Retail clinics are particularly attractive to 4.5 million people with Health Savings Accounts who have health insurance with higher deductibles and want an affordable option for some of their routine care.
And the clinics are working to solve another problem that is vexing Washington — creation of electronic medical records. Most retail clinics create computerized patient records, with the goal of making the records accessible throughout the chain. The records also can be emailed to a hospital or to the patient's regular doctor — or sent by fax if necessary.
Critics of engaging private competition in the health sector will argue that the vast majority of health-care dollars are spent on a relatively small percentage of patients with serious illness, especially those with multiple chronic conditions.
But even coordination of care for those with chronic illnesses lends itself to patient-friendly solutions. The City of Asheville, North Carolina, cut its costs in half for employees with diabetes by teaming up with local pharmacists who did routine exams and got patients to their doctors or hospitals more quickly when they needed intervention. Employees received their medicines for free if they kept appointments, and their health improved.

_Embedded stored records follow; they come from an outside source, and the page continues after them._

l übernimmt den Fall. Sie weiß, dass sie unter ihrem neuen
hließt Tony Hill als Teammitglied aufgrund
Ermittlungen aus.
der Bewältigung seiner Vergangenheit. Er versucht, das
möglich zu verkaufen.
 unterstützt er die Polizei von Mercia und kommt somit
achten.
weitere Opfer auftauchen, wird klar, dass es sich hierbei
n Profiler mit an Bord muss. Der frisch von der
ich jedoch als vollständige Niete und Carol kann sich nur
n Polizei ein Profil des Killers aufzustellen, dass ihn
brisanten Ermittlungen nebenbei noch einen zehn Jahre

Because health care is largely regulated and licensed at the state level, some states are more friendly than others at having non-physicians deliver care. California requires that clinics be a medical corporation owned by a physician. In Arizona, each site must be licensed, but in most other states, a single license will serve multiple clinics. Illinois is considering legislation to limit the number of nurses a doctor could supervise to two and restrict the clinics' right to advertise.
This industry is in its infancy and will hardly register in our nation's $2 trillion-plus health care bill. But just as Nucor overturned the steelmaking industry with a faster-better-cheaper way of making low-end rebar, these limited service clinics could be the disruptive innovator in our health-care system. Package pricing for more complex treatments, like knee replacement surgery, may not be far behind.
Government can get in the way, of course, with protectionist policies that throw up more regulatory barriers to entry. But retail clinics could be just the beginning of consumer-friendly innovations, if Congress were to change tax policies in a way that would allow people to have more control over their health spending, as President Bush has proposed.
The linchpin is giving people the same tax benefits whether they get their health insurance at work or on their own, or buy coverage through groups like churches, labor unions and professional or trade associations. Allowing people to buy health insurance across state lines would inject another dose of healthy competition into the system.
With many congressional leaders hostile to free-market solutions, these policy changes are unlikely in the next two years. But as consumers get a taste of what consumer-friendly health care is like, they may well demand that the top-down, centralized health-care delivery of the 20th century give way to a system more in tune with the demands of 21st-century consumers seeking greater value and efficiency.
Ms. Turner is president of the Galen Institute.